El largo y cálido verano

Este era el bucólico título de una película de 1958 con Paul Newman que adaptaba una obra de William Faulkner. Otra peli de rostros empapados en sudor en la que el bochorno veraniego era uno de los protagonistas de la trama era La ley del deseo de Almodóvar, donde Carmen Maura le pedía a un atónito empleado del ayuntamiento que lanzara su manguera sobre ella (sí, parece un poco de película porno). Pero ¿de dónde viene esta sensación de bochorno?

Los humanos, a diferencia de los reptiles que se ponen calientes o fríos con el ambiente exterior, tenemos un excelente sistema de refrigeración natural para mantener estable nuestra temperatura, que no es otro que el sudor.

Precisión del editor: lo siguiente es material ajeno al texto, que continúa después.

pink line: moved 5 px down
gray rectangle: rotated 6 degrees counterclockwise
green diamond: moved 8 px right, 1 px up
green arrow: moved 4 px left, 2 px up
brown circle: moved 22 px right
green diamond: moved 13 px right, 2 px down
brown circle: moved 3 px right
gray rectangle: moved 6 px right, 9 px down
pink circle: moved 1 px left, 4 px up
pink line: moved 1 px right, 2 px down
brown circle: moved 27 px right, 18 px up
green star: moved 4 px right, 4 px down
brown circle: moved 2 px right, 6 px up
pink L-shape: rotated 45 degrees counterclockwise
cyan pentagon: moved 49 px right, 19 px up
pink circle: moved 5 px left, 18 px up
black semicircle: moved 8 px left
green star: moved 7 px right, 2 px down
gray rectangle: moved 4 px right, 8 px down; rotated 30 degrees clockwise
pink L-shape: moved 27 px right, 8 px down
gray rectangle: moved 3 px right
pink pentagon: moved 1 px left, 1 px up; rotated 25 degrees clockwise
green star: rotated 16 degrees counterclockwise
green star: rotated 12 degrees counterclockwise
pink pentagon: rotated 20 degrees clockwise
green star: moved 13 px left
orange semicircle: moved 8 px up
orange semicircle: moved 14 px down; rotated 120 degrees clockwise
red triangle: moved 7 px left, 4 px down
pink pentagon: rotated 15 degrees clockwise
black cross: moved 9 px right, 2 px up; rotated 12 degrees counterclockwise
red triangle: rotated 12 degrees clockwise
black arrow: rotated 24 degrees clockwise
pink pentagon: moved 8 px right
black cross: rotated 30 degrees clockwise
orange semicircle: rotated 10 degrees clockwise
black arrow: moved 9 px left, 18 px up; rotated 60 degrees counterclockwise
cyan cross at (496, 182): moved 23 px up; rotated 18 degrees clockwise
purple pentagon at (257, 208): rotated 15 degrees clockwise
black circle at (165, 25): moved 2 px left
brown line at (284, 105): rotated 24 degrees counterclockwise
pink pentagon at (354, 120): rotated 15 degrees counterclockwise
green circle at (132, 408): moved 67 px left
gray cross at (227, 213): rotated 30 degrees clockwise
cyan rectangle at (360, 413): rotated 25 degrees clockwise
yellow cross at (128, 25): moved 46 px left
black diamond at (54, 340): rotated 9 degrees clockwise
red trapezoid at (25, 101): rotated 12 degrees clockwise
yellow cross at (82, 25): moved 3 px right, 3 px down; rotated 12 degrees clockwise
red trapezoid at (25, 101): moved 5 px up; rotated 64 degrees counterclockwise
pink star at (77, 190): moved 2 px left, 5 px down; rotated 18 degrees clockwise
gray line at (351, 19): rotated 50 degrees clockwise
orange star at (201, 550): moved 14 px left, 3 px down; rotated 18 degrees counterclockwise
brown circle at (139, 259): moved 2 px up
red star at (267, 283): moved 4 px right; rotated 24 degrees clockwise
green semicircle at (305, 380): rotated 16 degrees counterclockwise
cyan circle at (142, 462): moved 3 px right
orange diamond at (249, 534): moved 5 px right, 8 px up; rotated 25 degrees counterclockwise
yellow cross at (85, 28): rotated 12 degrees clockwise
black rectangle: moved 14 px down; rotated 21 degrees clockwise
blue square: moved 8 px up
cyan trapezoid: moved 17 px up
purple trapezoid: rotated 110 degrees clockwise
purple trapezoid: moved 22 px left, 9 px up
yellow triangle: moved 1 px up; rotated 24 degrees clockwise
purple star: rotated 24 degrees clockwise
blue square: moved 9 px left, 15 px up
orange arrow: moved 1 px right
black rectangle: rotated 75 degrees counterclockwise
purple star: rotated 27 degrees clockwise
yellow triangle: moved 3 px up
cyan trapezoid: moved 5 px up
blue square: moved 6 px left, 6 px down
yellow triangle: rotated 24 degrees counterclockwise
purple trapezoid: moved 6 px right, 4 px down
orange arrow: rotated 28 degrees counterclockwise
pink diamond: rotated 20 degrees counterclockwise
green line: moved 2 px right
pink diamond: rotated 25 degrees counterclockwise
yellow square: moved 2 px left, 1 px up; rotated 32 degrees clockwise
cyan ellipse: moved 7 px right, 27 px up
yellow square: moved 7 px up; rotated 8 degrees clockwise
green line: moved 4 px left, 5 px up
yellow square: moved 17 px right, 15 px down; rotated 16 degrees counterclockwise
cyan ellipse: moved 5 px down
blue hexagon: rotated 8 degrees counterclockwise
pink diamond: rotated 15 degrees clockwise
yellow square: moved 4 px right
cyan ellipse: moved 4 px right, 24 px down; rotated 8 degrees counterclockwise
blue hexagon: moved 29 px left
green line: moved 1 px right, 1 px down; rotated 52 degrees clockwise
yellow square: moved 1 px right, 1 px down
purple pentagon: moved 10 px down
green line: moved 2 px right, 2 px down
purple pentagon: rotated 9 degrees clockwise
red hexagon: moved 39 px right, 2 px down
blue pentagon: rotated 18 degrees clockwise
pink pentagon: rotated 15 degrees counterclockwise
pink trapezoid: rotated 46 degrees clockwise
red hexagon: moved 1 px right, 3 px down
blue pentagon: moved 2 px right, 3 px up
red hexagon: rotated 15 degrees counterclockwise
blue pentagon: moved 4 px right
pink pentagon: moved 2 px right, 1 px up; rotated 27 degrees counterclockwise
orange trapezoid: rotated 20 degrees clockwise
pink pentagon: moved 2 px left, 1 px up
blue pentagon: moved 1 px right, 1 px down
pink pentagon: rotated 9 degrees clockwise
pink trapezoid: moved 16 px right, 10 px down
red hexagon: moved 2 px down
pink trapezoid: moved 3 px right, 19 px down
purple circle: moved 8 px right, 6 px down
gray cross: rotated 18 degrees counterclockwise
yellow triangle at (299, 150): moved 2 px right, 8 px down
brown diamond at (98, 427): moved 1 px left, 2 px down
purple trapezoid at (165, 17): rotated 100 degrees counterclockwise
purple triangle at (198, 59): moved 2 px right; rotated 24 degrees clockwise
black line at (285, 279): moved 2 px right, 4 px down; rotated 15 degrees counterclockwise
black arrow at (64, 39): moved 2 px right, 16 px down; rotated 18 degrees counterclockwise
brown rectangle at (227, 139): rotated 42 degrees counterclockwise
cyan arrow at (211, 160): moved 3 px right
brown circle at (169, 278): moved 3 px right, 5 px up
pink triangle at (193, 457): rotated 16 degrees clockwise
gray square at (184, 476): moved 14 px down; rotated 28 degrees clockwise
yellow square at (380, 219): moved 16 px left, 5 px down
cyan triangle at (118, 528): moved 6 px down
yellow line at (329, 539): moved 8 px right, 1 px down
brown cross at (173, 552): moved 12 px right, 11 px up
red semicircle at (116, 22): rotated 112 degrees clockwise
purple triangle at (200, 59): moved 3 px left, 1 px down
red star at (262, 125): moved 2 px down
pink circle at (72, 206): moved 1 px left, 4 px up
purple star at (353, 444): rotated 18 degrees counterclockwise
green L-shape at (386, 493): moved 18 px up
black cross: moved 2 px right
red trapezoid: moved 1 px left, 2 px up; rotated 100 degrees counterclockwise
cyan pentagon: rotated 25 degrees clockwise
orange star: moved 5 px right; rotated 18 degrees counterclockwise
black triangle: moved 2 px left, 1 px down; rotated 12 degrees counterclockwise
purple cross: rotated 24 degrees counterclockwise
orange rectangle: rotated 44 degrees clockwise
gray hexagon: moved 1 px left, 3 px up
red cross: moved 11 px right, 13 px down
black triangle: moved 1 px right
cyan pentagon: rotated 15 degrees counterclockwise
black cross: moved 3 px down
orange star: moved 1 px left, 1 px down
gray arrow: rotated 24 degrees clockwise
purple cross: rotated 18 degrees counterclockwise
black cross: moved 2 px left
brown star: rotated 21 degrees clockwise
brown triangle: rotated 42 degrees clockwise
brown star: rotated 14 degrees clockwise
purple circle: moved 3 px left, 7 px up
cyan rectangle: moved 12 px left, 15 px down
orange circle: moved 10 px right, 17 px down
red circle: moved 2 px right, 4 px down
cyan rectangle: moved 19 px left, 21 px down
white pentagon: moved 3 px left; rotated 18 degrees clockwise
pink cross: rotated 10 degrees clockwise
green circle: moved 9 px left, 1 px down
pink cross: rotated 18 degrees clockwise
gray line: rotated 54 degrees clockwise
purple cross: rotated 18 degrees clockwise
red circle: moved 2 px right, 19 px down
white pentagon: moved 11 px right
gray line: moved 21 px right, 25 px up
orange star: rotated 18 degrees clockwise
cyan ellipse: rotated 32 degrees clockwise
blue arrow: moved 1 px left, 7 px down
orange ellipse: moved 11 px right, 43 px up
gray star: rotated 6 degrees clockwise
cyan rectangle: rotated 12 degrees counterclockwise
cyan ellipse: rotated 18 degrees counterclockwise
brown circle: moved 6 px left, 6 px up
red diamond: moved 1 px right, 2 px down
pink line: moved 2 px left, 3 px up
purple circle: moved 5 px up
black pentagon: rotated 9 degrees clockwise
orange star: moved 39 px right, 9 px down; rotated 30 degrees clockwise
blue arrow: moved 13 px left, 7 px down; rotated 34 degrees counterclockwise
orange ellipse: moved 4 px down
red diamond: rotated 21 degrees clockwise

Sudar no es más que emitir agua que, en contacto con el aire atmosférico, se evapora; esta evaporación requiere una cantidad bastante alta de calor que nuestro cuerpo le proporciona; de esta forma nos refrescamos. En realidad las neveras y equipos de aire acondicionado se basan en el mismo principio, un fluido que al evaporarse roba calor del ambiente, sólo que no utilizan agua sino refrigerantes químicos capaces de evaporarse a baja temperatura.

La sensación de bochorno se produce cuando el aire tiene demasiada humedad y ya no es capaz de absorber más agua; en ese caso el sudor no puede evaporarse y, encima de que no nos está sirviendo para refrescarnos, nos pica. La solución es crear una corriente de aire seco artificial, mediante el tradicional abanico, o mediante un ventilador. Es por eso que a veces son más llevaderas las temperaturas muy altas que las menos altas pero con una alta humedad en el aire; no es que la humedad del aire nos haga sudar, sino que notamos el sudor porque el aire no lo está retirando. En ese caso, el método "riégueme" de La ley del deseo sin duda es lo más efectivo para el calor, aunque tal vez algo radical ...

2 comentarios:

ruben_vkv dijo...

Hola a todos.
Después de leer la explicación me ha asaltado una duda. El calor necesario para evaporar el sudor se obtiene de nuestro organismo, pero ¿no podría obtenerse del medio que nos rodea y de esa forma no nos refrescaría?

jalop dijo...

Cierto, eso podría ocurrir si el medio que nos rodea está a más temperatura que nosotros. Recordemos que la temperatura del interior de nuestro organismo es de 37,5ºC en circunstancias normales, una cifra por lo general más alta que la del medio que nos rodea, así que el agua tomará el calor de la superficie más caliente, que es nuestra piel. Si la temperatura ambiente rebasa esa cifra con mucho tendremos problemas; de ahí que las olas de calor que superan los 40ºC puedan llegar a ser peligrosas, a temperaturas tan altas ya no funciona nuestro sistema de refrigeración natural. Saludos.